The narrator, Munro has tried to make sure, is not to be trusted. At the same time, if the reader is a woman, Munro has made sure the reader also is implicated. The narrator seduces the reader with her tales of Andrew’s unjustified assumption of power within the marriage; by the end of the story, however, the reader is wondering at the narrator’s mistakes with her children, and questioning herself as well.

Are our mistakes with our children “natural,” as the narrator claims? Is our impulse to want to be forgiven by our children justified? Or is there a better way?

Early in the story, Munro makes a passing reference to the “Children’s Aid” that might have rescued the neglected boy before he drowned. The reference is in passing, and it is accompanied by a note of sarcasm. All the same, universal child care in Sweden and Denmark was already possible. The Kibbutz had designed its own utopian society around the most extreme universal child care. In Sweden, Israel, and Denmark, strides had been taken to improve child-raising and at the same time enrich, not diminish, the lives of women.

Whatever Munro’s intent, she is somewhat impatient with our desire to be forgiven our mistakes with our children. One could look at this story as an example of how not to go about having it all, as well as an example of the need for more than “in-name-only” Children’s Aid.

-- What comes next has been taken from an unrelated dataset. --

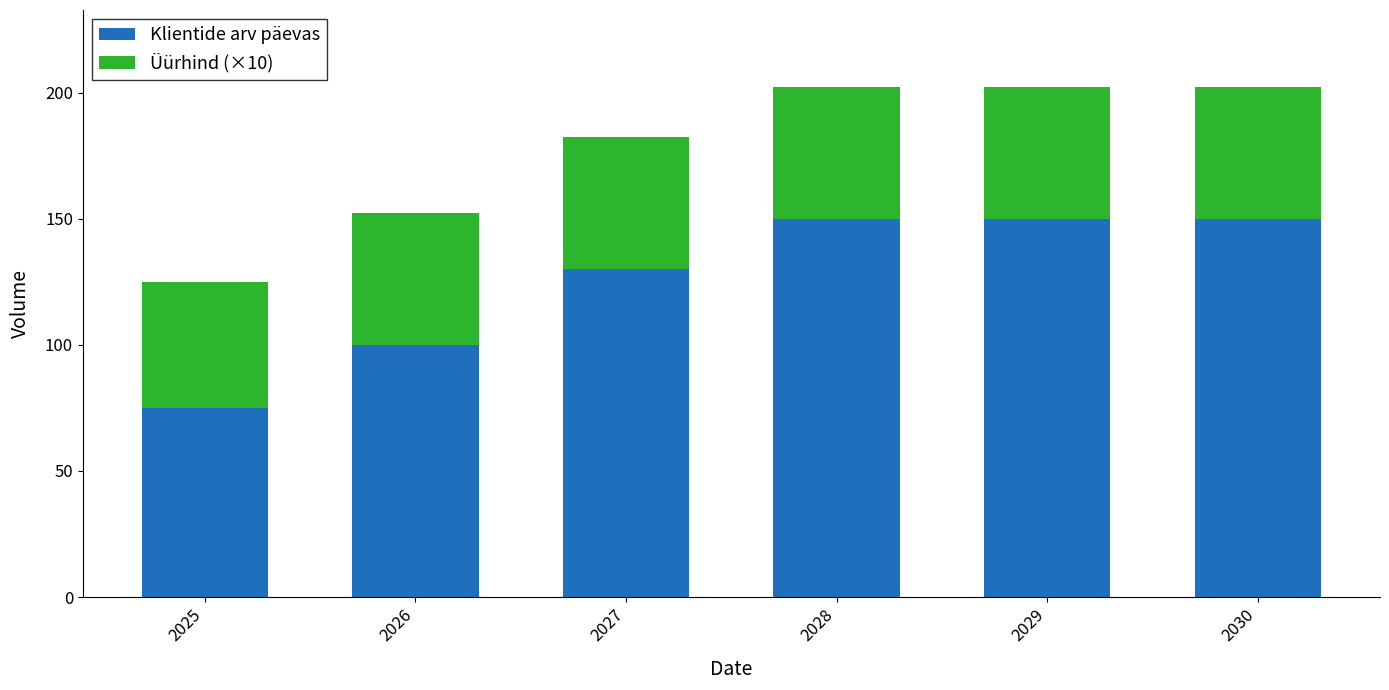

The Klientide arv päevas series shows 150.0 at 2028. True or false?

True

Forgiveness is not, in fact, what Munro is after. You can be assured of that by the way the plea is snuck in at the end. There is no real confession here, no actual self-examination that might warrant forgiveness. You can want it (forgiveness), but that doesn’t mean you get it or deserve it. What the story is aiming at more specifically is the examination of falsehood and the revelation of “bloated” power. To vaguely count on the forgiveness of our children for our sins and omissions is as misguided as deciding they are “omnipotent” or deciding that because we are unfairly subjugated, anything goes. In Munro, there is desire, and there is always consequence, but there are never any easy answers.